## Excerpted passage
★ ★ ★
Goal #1. To maintain my weight (within two to three pounds). Period. Not for the next six months. Not for the next year. But for the rest of my life.

Goal #2. To continue my healthier lifestyle. No matter how hard it feels like it is sometimes.

Goal #3. To continue eating healthier foods, but to also realize it’s okay to eat treats once in awhile and not punish myself, get upset or feel guilty for doing so. I do need to have a life, right? Everyone needs a little ice cream or cake or cookies or whatever they feel like having sometimes.

Goal #4. To keep up with my exercise program. Strength training at least three days a week with cardio at least three times a week if not four, five or six times a week.

Goal #5. To run at least three 5Ks this year. I signed up for the Fargo 5k in May and will do the Lakes Area Humane Society one in September. I don’t have a third one set yet, but have several possibilities.

Goal #6. To keep going to my Weight Watcher meetings. Why? They give me the encouragement and strength to keep going. I LOVE MY MEETINGS….the people, the leader, the helpers, everyone.

Goal #7. To keep tracking my food or at least most of the time. I am learning that it’s okay if I miss one day of logging. It’s not going to kill me or make me fat overnight!

Goal #8. To go rollerskating at least three times this year.

Goal #9. To get right back on the horse if I slip up a couple of days. If I falter one day, that doesn’t give me a reason to give up. I just have to keep going. What is in the past is in the past and what happens in the future is what matters.

Goal #10. To keep blogging in hopes that maybe, just maybe, I can give other people the encouragement or push or whatever it is they may need to start their own journey to a healthier lifestyle.

I wish everyone a happy and joyous New Year.

What constitutes as exercise?

As a Weight Watchers member, I not only get to log the food I eat, but I also get to log my activity. I use up points for the food I eat, but I gain points with the activities I do, such as walking, running, biking or lifting weights.

The other day, I was looking through all the different activities listed on my eTools for my Weight Watchers site and was kind of amazed at the variety of activities that can count toward activity points – chopping or hauling wood, washing windows, bobsledding, cleaning gutters, climbing up a ladder, farming (cleaning the barn), grooming a horse, hanging wallpaper or storm windows or sheet rock, doing the luge or even ocean sailing. Seriously, some of the activities were kind of weird.
★ ★ ★
## Supplied data
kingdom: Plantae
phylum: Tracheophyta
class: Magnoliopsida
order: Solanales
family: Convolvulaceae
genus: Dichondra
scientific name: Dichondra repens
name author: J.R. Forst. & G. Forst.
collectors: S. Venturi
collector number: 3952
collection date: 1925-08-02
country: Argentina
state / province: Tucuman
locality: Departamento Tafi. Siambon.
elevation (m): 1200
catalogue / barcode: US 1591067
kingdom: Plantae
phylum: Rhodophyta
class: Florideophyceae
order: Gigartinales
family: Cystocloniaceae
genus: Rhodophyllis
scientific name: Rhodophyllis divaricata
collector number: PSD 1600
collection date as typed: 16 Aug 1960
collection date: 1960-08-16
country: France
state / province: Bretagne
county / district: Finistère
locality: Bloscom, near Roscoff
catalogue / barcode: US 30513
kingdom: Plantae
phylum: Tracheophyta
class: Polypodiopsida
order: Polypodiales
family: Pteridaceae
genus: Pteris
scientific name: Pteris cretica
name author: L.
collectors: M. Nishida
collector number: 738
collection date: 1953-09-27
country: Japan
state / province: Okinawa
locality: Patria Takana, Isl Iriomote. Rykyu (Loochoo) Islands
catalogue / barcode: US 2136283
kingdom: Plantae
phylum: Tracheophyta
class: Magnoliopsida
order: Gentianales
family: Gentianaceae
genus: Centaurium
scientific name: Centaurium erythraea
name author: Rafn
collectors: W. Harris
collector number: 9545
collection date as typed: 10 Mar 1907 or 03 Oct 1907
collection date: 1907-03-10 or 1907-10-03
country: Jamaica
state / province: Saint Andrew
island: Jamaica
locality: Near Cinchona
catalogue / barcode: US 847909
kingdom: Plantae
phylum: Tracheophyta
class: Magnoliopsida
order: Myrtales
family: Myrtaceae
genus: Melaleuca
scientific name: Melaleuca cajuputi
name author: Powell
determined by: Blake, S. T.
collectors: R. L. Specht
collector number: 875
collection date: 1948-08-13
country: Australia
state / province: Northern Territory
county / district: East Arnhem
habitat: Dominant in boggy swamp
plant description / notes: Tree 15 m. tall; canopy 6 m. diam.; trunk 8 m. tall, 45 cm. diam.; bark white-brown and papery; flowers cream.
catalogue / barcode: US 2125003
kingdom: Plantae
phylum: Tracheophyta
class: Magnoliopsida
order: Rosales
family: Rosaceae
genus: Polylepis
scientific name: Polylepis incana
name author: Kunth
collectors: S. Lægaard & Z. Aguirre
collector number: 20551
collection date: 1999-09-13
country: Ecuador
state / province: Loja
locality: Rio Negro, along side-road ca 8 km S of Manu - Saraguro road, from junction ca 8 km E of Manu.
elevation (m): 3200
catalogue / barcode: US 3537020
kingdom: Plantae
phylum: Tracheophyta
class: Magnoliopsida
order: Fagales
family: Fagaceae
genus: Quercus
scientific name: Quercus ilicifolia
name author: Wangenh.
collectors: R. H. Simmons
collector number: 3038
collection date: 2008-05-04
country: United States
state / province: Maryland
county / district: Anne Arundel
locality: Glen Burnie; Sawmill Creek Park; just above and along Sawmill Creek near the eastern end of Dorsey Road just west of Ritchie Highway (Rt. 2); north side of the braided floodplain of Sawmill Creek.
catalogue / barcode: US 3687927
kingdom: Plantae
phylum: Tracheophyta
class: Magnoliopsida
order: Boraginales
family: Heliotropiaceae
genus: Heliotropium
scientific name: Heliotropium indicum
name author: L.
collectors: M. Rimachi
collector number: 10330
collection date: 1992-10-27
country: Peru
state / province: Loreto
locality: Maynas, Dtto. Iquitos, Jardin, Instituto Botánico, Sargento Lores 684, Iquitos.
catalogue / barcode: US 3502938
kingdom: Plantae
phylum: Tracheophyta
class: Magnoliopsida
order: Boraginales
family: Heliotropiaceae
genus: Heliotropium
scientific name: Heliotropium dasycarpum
★ ★ ★
## Exercise instructions
1. Reproduce the part of the blog post on fitness goals from "Goal #5. To" up to and including "is what matters.".
2. According to the blog post on fitness goals, which 5K will the writer run in September?
3. Extend the blog post on fitness goals from where it stops, keeping its voice and subject.

## Results of the tasks
1.
Goal #5. To run at least three 5Ks this year. I signed up for the Fargo 5k in May and will do the Lakes Area Humane Society one in September. I don’t have a third one set yet, but have several possibilities.

Goal #6. To keep going to my Weight Watcher meetings. Why? They give me the encouragement and strength to keep going. I LOVE MY MEETINGS….the people, the leader, the helpers, everyone.

Goal #7. To keep tracking my food or at least most of the time. I am learning that it’s okay if I miss one day of logging. It’s not going to kill me or make me fat overnight!

Goal #8. To go rollerskating at least three times this year.

Goal #9. To get right back on the horse if I slip up a couple of days. If I falter one day, that doesn’t give me a reason to give up. I just have to keep going. What is in the past is in the past and what happens in the future is what matters.

2. The Lakes Area Humane Society 5K.

3.
Typically, I have been logging my workouts, my treadmill time and my elliptical time, but did you know I also log points for doing laundry. I typically do my laundry on Sundays – yes, I save it all up for one day. I like doing it this way so that I can get it done in one shot. Well, one day anyway. I can have anywhere from six to ten loads depending on our week. It usually takes me pretty much all day to do, even though I am not working on it the whole time. My laundry is in the basement, so I have to go up and down the stairs each time I put in a new load or take one out of the dryer. I have been logging one hour per week for laundry. This gets me two activity points. And, if I didn’t have a cleaning lady, I could also gain one point for a half hour of vacuuming and one point for a half hour of scrubbing floors. So not worth it to me. I’ll keep my cleaning lady; she does a fantastic job. I can gain points in other ways! : )

I also count points if I go out shopping, especially if I am at the store(s) for a couple of hours. I log it as "Walking, leisurely" and I can get two points for one hour or four points for two hours.

With all the snow we have had these past couple of days, I could have earned three points for shoveling for an hour. I didn’t. We have a snowblower. Maybe next time, though.

When summer comes around again, I will be earning points left and right. For one hour of inline skating (rollerblading), I can earn seven activity points. If I do one hour of moderate biking, I can earn three points and for one hour of fast biking, I can earn seven points. An hour of swimming in a lake will get me three activity points and if I play frisbee for an hour, I can earn two activity points.

Because I know I can gain activity points, I try to move a little more often so that I can earn some kind of points each day. Sometimes I do, sometimes I don’t. If there is anything I do that requires at least a little bit of effort, I will check it out on the activity list to see I can gain points. Sometimes I can; sometimes I can’t. If I can’t, it’s not a big deal. I know I do at least three to four days a week of real activity – as in sweatin’ to the max exercise, that I gain enough points to make me

One activity that is not on the list, however, is sitting on my butt playing on the computer or watching television. Darn. I would earn so many points…just kidding. Not really. I would seriously earn so many points. Too bad.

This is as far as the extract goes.